Work instructions:
Wherever a line in the data holds the word "imigração", pull that line out.

Stored data entries:
--- START ---
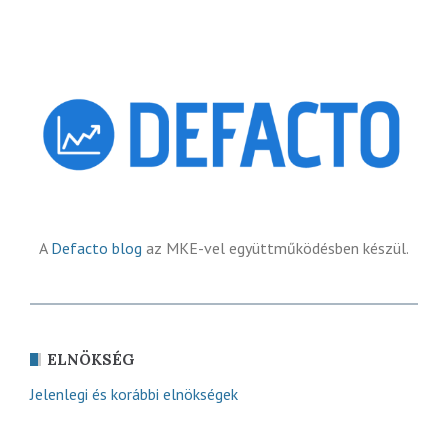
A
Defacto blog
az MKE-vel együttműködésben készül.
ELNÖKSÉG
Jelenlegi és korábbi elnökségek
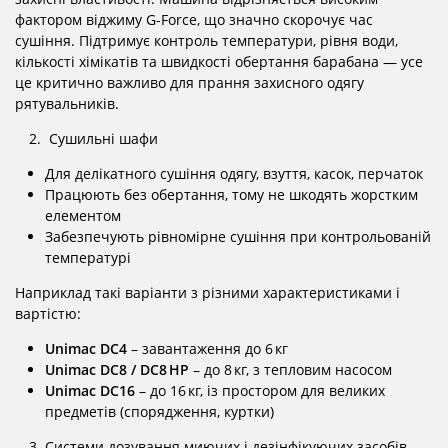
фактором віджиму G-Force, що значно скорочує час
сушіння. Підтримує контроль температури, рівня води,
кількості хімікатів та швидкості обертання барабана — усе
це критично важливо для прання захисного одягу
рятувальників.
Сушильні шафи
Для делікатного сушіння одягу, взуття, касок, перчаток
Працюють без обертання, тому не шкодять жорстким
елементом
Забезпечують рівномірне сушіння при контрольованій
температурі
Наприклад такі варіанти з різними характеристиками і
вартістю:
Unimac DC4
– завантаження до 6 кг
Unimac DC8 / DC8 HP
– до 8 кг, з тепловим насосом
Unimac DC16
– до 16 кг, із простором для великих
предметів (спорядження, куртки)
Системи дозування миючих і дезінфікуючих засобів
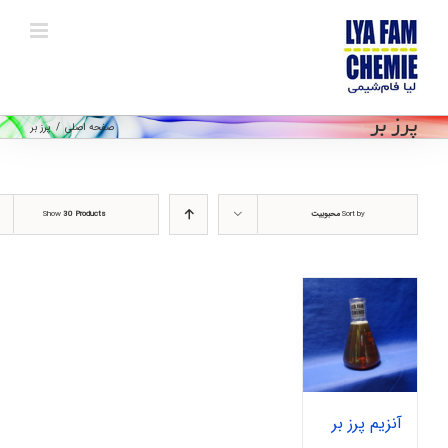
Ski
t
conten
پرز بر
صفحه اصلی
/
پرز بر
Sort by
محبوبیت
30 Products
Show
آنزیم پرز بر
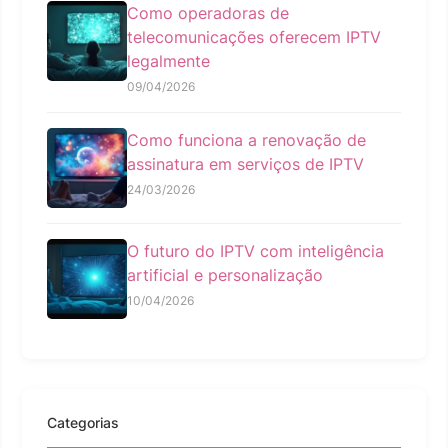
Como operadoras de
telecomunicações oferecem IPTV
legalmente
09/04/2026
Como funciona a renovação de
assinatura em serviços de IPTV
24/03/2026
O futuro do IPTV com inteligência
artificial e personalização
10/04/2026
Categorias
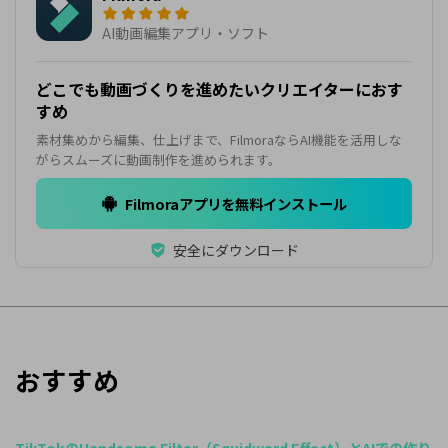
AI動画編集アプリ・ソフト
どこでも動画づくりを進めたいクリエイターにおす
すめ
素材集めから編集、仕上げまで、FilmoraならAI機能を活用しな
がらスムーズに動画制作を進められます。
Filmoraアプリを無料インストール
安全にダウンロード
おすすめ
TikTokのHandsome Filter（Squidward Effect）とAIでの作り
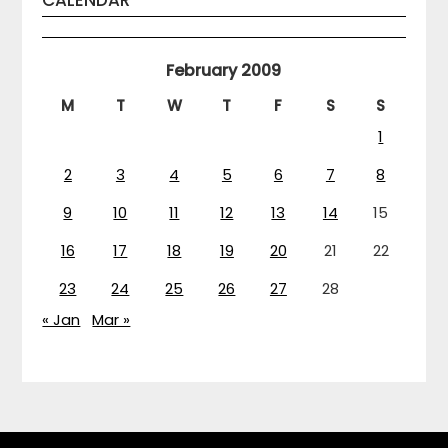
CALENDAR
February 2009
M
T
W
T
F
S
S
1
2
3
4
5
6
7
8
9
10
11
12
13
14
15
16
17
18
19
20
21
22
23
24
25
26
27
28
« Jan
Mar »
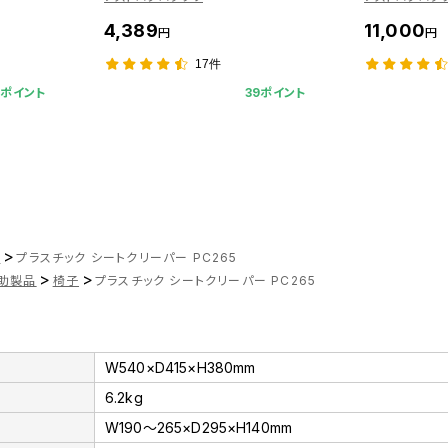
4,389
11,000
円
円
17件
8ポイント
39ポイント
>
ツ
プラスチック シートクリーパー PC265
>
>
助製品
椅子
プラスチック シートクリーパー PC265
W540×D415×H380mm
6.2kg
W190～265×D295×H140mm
--- END ---
--- START ---
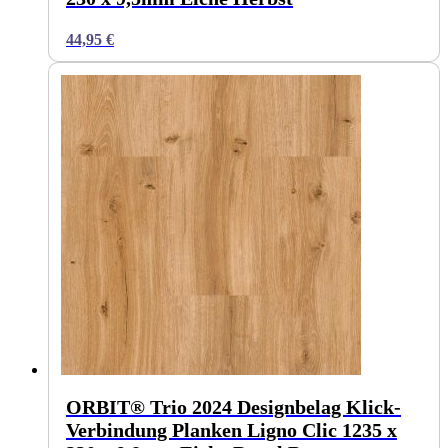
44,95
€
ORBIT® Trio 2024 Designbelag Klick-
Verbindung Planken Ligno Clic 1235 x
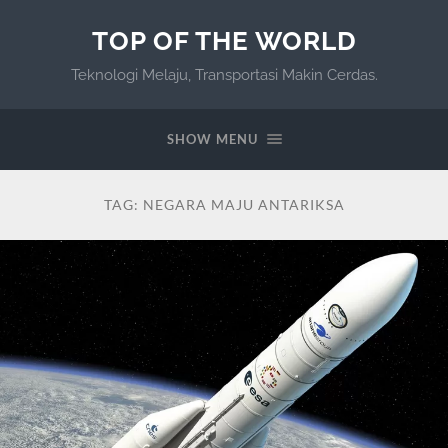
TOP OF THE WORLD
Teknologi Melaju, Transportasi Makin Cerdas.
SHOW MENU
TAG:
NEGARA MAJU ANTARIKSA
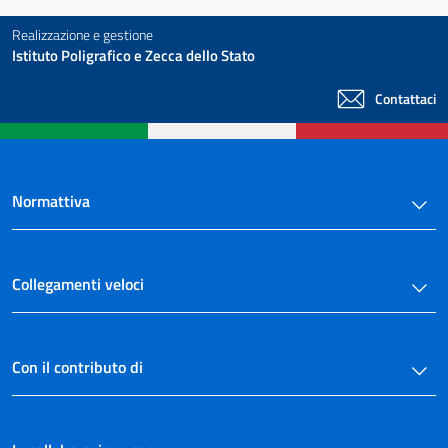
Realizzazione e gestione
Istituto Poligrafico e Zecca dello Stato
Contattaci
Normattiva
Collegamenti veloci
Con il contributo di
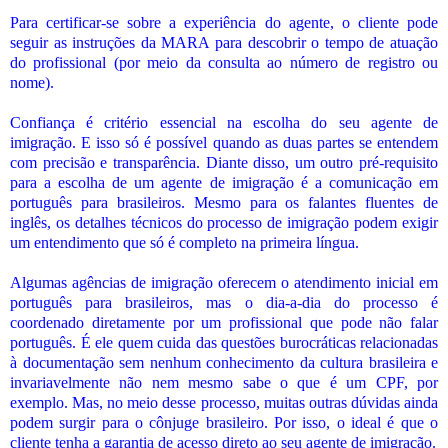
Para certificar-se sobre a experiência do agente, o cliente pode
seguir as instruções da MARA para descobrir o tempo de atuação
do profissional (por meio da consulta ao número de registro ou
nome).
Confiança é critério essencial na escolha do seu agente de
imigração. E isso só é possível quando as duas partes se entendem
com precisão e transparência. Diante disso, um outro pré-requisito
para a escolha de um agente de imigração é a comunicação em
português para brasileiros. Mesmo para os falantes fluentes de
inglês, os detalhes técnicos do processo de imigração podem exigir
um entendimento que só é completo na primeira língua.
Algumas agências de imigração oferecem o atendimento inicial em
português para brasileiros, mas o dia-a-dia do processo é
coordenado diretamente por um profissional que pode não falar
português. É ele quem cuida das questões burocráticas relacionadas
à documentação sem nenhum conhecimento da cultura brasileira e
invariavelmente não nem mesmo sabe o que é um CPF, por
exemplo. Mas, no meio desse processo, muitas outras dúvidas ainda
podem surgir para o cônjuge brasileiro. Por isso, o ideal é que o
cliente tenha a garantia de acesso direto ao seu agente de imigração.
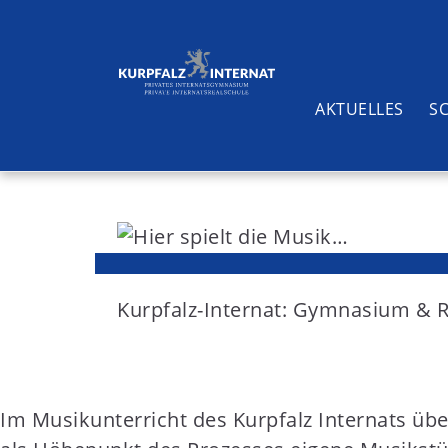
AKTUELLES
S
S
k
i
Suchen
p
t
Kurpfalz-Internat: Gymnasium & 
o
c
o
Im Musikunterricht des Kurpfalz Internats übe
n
--- END ---
Response to this exercise:
imigração. E isso só é possível quando as duas partes se entendem
para a escolha de um agente de imigração é a comunicação em
inglês, os detalhes técnicos do processo de imigração podem exigir
Algumas agências de imigração oferecem o atendimento inicial em
cliente tenha a garantia de acesso direto ao seu agente de imigração.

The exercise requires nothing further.